Karenanya dengan Core belief yang kelima dan juga yang terakhir, organisasi harus beranjak meninggalkan pendekatan linier tersebut dan “Berpikir Sirkular”, yaitu memperlakukan supply chain sebagai lingkaran dimana mereka dapat menciptakan nilai atau value dengan memasukan produk, komponen, material, kembali ke dalam proses produksi setelah masa penggunaannya habis dalam siklus hidup produk tersebut.
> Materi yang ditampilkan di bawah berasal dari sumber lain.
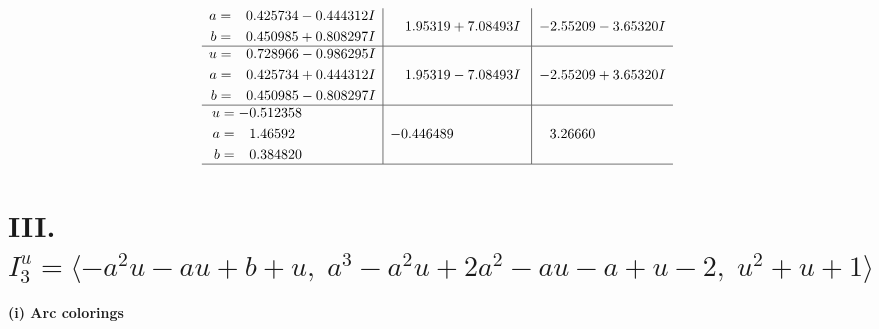 \documentclass[1p]{elsarticle_modified}
\theoremstyle{definition}
\begin{document}
$$\begin{array}{c|c|c}
\begin{aligned}
a &= \phantom{-}0.425734 - 0.444312 I \\
b &= \phantom{-}0.450985 + 0.808297 I\end{aligned}
 & \phantom{-}1.95319 + 7.08493 I & -2.55209 - 3.65320 I \\ \hline\begin{aligned}
u &= \phantom{-}0.728966 - 0.986295 I \\
a &= \phantom{-}0.425734 + 0.444312 I \\
b &= \phantom{-}0.450985 - 0.808297 I\end{aligned}
 & \phantom{-}1.95319 - 7.08493 I & -2.55209 + 3.65320 I \\ \hline\begin{aligned}
u &= -0.512358\phantom{ +0.000000I} \\
a &= \phantom{-}1.46592\phantom{ +0.000000I} \\
b &= \phantom{-}0.384820\phantom{ +0.000000I}\end{aligned}
 & -0.446489\phantom{ +0.000000I} & \phantom{-}3.26660\phantom{ +0.000000I}\\
 \hline 
 \end{array}$$\newpage\newpage\renewcommand{\arraystretch}{1}
\centering \section*{III. $I^u_{3}= \langle - a^2 u- a u+b+u,\;a^3- a^2 u+2 a^2- a u- a+u-2,\;u^2+u+1 \rangle$}
\flushleft \textbf{(i) Arc colorings}\\
\end{document}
Hal ini merupakan perjuangan yang kompleks, memerlukan perancangan produk dengan cara berbeda, mengadopsi model bisnis dengan produk yang lebih dari satu kali pemakaian, dan memperbarui hubungan dengan pemasok.

Pengalaman kami dalam mempelajari produktivitas sumber daya dan membantu client mentransformasi bisnisnya menjadi lebih efisien telah menginformasikan bahwa hal yang teramat penting dalam bisnis sudah sangat jelas. Perusahaan yang segera menangkap dan menggengam peluang dan meningkatkan produktivitas sumber dayanya akan menjadi pemenang. Semakin banyak perusahaan yang menangkap peluang ini dan menyesuaikan core belief mereka.